New Grant Award: U54
Image-Guided Phototherapy to Prevent Ovarian Cancer Recurrence
Project Number: U54 EB015403 (Klapperich)
Sponsor: NIH (through Boston University)
Award Period: 07/01/2015–06/30/2016
Abstract: This proposal aims to reduce the high rate of ovarian cancer (OvCa) recurrence and mortality by monitoring and selectively destroying residual, microscopic tumors using a “theranostic” platform that integrates fluorescence microendoscopy and near infrared phototherapy. Patients are presently subjected to a morbid treatment regimen consisting of surgical tumor debulking and high-dose-intensity chemotherapy. Here we propose a paradigm shift towards image guided treatment of the microscopic residual disease following surgery with staggered tumor targeted, activatable phototherapy and low dose chemotherapy on an as-needed basis. The targeted and activatable phototherapy synergizes with chemotherapy to enable enhanced treatment efficacy per cycle by reversing cancer cell drug-resistance. For instance, a single cycle of activatable phototherapy plus chemotherapy achieves 97% killing of disseminated micrometastases versus 3% for chemotherapy alone (PNAS 111, E933–42, 2014). This approach not only offers great promise to improve patient survival and quality of life but also has potential to relax the intensity of the conventional chemotherapy drug infusion schedule, which is often compromised by the need for dose interruptions due to toxicity, patient compliance and socioeconomic barriers to transportation for frequent hospital visits.

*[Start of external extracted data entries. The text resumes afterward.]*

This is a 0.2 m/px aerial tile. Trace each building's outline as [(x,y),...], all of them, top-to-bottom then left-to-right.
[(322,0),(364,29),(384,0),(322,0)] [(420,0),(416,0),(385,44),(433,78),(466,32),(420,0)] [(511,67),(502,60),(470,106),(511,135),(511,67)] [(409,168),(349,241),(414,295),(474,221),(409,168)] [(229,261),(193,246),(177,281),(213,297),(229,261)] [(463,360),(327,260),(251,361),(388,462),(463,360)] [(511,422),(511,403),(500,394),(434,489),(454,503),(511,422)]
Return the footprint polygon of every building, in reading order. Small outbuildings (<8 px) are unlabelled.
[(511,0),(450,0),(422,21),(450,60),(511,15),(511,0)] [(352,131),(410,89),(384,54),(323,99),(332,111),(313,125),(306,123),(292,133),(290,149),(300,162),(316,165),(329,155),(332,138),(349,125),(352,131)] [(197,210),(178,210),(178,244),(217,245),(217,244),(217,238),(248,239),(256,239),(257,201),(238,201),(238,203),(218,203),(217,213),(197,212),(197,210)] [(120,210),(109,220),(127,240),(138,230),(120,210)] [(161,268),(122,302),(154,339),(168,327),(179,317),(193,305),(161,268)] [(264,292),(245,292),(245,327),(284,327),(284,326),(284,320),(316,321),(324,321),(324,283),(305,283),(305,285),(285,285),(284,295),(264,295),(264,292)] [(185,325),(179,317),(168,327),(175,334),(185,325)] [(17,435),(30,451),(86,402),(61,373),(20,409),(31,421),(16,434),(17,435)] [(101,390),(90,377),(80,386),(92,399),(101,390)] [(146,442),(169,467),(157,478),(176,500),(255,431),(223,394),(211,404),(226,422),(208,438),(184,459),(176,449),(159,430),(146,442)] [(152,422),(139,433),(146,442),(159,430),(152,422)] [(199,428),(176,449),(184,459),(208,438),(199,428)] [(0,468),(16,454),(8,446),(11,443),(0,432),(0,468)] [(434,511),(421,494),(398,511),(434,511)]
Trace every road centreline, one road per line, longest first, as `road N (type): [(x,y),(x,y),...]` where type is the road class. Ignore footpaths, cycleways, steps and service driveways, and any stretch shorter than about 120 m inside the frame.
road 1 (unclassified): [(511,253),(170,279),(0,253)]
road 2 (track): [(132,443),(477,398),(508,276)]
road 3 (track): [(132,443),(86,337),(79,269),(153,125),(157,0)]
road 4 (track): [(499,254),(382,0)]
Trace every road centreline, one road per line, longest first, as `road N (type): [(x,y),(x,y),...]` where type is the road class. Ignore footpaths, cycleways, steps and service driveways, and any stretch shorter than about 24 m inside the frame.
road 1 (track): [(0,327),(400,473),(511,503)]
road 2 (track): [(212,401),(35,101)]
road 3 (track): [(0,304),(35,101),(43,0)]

In its present form, the platform accomplishes image-guided treatment with reduced toxicity and potentiation of chemotherapy in a preclinical mouse model of micrometastatic OvCa (PNAS 111, E933–42, 2014; featured in an editorial as “ready for translation”: Sci Transl Med 6, 229ec54, 2014). However, the imaging component requires extensive and tedious calibrations to remove background and offline processing (Supplementary Fig. S2 in PNAS 111, E933–42, 2014), which precludes real-time decision-making in the clinic. These limitations are overcome by the next generation fluorescence microendoscope proposed here. During the one-year funding period, this grant aims to validate the next generation fluorescence microendoscope that enables real-time imaging and analysis for sensitive detection of micrometastases—a major step towards clinical translation of this platform for image-guided treatment of residual OvCa.